Passage shown ->


  3. silversprite Says:

    > I expect that some sort of virtual world will be seriously
    > mainstream in the future, maybe even a killer app for
    > education, but I’m sure that it will be very different from
    > SL, which we’ll remember the way we now look back at
    > crushed velvet curtains and lava lamps.

    Hmmm, sort of. Though it’s not perhaps a binary case of “no killer app” or “killer app”. More of different online game-oriented environments being each useful and usable to education in some ways, but not in others. Not sure I believe in the concept of the “killer app” anyway. Radio was a killer app, itself largely (but not wholly) killed by “killer app” TV, itself killed by DVD, itself being gradually killed by net downloads.

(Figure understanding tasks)
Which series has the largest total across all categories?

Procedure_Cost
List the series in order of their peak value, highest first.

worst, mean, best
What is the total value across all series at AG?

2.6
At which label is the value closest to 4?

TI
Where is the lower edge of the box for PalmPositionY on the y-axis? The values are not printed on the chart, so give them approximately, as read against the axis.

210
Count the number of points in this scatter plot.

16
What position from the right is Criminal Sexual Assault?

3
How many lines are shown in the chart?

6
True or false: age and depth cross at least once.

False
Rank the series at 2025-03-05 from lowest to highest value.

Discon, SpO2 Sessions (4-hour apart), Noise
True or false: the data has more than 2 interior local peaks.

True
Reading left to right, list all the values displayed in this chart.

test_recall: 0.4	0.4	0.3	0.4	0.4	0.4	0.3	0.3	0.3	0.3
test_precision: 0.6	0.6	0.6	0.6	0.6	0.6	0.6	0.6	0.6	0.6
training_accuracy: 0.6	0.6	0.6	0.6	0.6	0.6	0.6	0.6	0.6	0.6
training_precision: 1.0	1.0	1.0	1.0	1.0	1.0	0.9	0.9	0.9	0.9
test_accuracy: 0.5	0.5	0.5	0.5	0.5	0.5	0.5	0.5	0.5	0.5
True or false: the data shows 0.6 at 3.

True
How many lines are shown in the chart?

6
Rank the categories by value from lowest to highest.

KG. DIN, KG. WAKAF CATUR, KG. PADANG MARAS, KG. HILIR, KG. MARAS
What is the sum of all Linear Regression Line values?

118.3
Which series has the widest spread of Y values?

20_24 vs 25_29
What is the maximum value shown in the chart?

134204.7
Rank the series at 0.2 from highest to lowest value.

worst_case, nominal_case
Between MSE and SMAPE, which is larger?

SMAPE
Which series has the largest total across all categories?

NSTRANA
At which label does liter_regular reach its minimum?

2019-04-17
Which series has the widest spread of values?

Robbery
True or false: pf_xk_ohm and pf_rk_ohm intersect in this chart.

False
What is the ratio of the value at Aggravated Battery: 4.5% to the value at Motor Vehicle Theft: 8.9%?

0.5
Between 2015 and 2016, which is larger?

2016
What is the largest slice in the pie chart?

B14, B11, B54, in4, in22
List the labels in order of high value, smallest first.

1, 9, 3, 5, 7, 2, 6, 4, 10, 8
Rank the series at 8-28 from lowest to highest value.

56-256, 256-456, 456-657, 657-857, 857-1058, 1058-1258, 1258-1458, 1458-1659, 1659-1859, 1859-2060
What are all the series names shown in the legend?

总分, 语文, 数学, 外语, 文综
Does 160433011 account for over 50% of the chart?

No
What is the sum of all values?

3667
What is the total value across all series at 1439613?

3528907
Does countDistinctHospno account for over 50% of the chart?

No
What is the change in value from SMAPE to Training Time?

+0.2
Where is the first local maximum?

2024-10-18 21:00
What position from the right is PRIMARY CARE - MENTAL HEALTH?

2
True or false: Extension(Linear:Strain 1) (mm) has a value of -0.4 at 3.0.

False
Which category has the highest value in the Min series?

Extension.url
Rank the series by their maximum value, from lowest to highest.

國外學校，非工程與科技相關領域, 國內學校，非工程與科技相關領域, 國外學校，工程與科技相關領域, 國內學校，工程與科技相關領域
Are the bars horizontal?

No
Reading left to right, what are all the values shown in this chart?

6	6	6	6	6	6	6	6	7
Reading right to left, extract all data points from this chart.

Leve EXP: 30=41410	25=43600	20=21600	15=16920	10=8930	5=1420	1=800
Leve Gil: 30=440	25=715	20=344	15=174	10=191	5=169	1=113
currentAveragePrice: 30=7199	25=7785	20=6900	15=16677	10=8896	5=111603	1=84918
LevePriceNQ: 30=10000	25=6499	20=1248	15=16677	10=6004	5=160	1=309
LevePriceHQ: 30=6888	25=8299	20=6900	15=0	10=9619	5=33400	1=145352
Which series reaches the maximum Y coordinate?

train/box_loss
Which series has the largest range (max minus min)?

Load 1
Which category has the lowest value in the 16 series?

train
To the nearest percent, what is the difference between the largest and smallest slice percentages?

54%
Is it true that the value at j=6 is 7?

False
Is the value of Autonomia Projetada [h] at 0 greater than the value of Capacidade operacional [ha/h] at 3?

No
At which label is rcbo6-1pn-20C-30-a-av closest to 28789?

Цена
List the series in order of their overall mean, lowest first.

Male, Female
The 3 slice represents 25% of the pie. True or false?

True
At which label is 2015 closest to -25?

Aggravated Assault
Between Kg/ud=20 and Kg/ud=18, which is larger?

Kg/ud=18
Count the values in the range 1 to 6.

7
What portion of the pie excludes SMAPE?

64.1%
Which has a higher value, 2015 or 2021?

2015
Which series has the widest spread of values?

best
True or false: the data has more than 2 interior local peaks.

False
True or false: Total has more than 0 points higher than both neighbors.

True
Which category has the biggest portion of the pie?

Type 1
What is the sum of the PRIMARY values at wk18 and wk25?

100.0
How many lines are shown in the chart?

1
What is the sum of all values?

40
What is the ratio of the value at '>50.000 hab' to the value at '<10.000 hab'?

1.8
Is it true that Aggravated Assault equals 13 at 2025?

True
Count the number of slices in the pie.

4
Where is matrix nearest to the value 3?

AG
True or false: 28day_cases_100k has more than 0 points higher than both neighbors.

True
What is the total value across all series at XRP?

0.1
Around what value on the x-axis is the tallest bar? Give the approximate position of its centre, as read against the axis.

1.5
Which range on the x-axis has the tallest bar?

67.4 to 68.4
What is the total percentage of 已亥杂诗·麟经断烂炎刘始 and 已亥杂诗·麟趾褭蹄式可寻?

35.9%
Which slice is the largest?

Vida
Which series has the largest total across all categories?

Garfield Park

Work to complete -> Translate this sentence from the comment on virtual worlds into Spanish: "Not sure I believe in the concept of the “killer app” anyway."

The completed task -> De todos modos, no tengo claro que crea en el concepto de la «aplicación estrella».